> _TASK TO COMPLETE_
Would you please output, word for word, the span of the listing below that opens on the line containing "249 249 1.23" and closes on the line containing "578 400 3419"? Include both ends and nothing more.

> _DATASET RECORDS_

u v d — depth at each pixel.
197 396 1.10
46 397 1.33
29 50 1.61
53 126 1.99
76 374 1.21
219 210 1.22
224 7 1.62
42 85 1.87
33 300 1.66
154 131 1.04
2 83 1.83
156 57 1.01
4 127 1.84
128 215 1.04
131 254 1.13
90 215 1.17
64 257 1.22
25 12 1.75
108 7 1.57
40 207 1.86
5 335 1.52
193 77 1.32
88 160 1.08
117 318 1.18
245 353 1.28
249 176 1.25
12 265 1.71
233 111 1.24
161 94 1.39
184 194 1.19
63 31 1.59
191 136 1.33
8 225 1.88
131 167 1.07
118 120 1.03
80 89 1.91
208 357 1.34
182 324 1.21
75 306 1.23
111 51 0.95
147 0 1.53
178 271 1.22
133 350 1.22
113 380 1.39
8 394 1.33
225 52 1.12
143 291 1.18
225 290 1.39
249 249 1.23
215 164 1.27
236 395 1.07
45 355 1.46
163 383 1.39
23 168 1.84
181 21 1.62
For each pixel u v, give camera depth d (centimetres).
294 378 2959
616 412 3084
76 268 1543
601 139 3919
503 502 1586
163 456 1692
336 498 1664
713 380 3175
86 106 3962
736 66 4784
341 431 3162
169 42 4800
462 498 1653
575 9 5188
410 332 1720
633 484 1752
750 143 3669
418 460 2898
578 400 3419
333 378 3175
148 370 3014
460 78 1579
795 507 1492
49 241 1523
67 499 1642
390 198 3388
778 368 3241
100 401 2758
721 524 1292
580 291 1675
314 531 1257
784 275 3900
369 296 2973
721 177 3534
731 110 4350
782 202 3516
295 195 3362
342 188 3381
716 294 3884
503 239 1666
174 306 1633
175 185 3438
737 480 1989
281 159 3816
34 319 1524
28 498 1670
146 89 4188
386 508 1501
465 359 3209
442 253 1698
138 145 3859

> _ANSWER TO THE PROBLEM_
249 249 1.23
215 164 1.27
236 395 1.07
45 355 1.46
163 383 1.39
23 168 1.84
181 21 1.62
For each pixel u v, give camera depth d (centimetres).
294 378 2959
616 412 3084
76 268 1543
601 139 3919
503 502 1586
163 456 1692
336 498 1664
713 380 3175
86 106 3962
736 66 4784
341 431 3162
169 42 4800
462 498 1653
575 9 5188
410 332 1720
633 484 1752
750 143 3669
418 460 2898
578 400 3419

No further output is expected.